Though you won't have to do it during your first 1,500 pages, servicing the 2430DL is simple enough: Lifting the hood (which includes a fold-down, face-down output tray) reveals the carousel of four toner cartridges up front; as with other four-pass color lasers, this rotates to apply each shade of toner when making up a color page. The drum cartridge is just aft of this, with the fuser unit at the rear and transfer belt unit attached to the hood. Both pop-up status-utility software and the easy-to-navigate, not-too-easy-to-read (nonbacklit) two-line LCD guide you through pressing control-panel buttons to spin the carousel and replace an empty toner cartridge.

We experienced precisely one paper jam in our testing -- our first page, as it happened. Lifting the hood and removing the drum cartridge by its grab-bar handle revealed a sheet that had only fed halfway; tugging it out, replacing the drum, and closing the hood got us back on track.

Four-pass or rotary printers can't help making a thunking, clunking noise while moving the toner carousel into position for each layer of a color page; the Konica Minolta's thunks and clunks are quieter than many of its rivals', but accompanied by a background buzz or whir that makes the printer too loud for desktop placement near your phone. Of course, when idle the printer is not only silent, but drops from its peak 1,100-watt power consumption to 250 watts or less. Also, if you pounce on pages as soon as they hit the exit tray, you'll find them noticeably hot to the touch, but a few seconds' patience fixes that.

Wondering just how quickly pages hit that exit tray? We found the Magicolor 2430DL to be one of the fastest under-$1,000 laser printers we've tested, even keeping up with some single-pass designs for color jobs. Twenty pages of black Microsoft Word text took just 1 minute and 13 seconds, beaten only by the Lexmark C510 in our experience.

Our one-page Word business letter with spot-color company logo appeared in 24 seconds. Six full-page, white-background PowerPoint slides printed in 1 minute and 26 seconds -- and six dark-background slides took only four seconds more, versus the significant slowdown experienced with low-priced, less-memory-onboard models.

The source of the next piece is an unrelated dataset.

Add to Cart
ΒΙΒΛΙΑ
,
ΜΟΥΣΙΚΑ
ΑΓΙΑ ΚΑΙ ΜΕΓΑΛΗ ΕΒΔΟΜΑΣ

The Magicolor slipped from the front to the middle of the pack in our biggest printer test, a 55-page Adobe Acrobat document mixing text with color graphics that took 11 minutes and 24 seconds. But it printed 8 by 10-inch digital-camera images in a swift 33 seconds each -- at its default 1,200 by 600 dpi resolution, used for the above tests -- or 38 seconds at its peak of 2,400 by 600 dpi.

The photo job was the only time we saw a measurable time or quality difference when using the higher resolution; while it can't make inkjet-style borderless prints (the printable-area margin is 4mm or 0.16 inch), the 2430DL is a surprisingly sharp photo printer. Indeed, print quality in all our tests was first-rate, with no banding in solid-color areas and crisp text even in tiny font sizes.

We found no provision for manual duplexing, but otherwise Konica Minolta's driver provides a businesslike variety of N-up, watermark, and zooming/scaling options as well as tweaks for color brightness and saturation (or grayscale-only printing).

All told, once you get past the $499-is-really-$648 hurdle of adding memory, the 2430DL is a first-class choice for small, networked offices seeking both a color and black-and-white workhorse. Despite the PictBridge connector, we don't see it as an alternative to a home photo printer -- and we suspect businesses using digital-camera shots for newsletters or presentations are more likely to upload and adjust them on the PC rather than pursue direct-from-camera printing. But we like that the Magicolor will give neither you nor your wallet a hernia.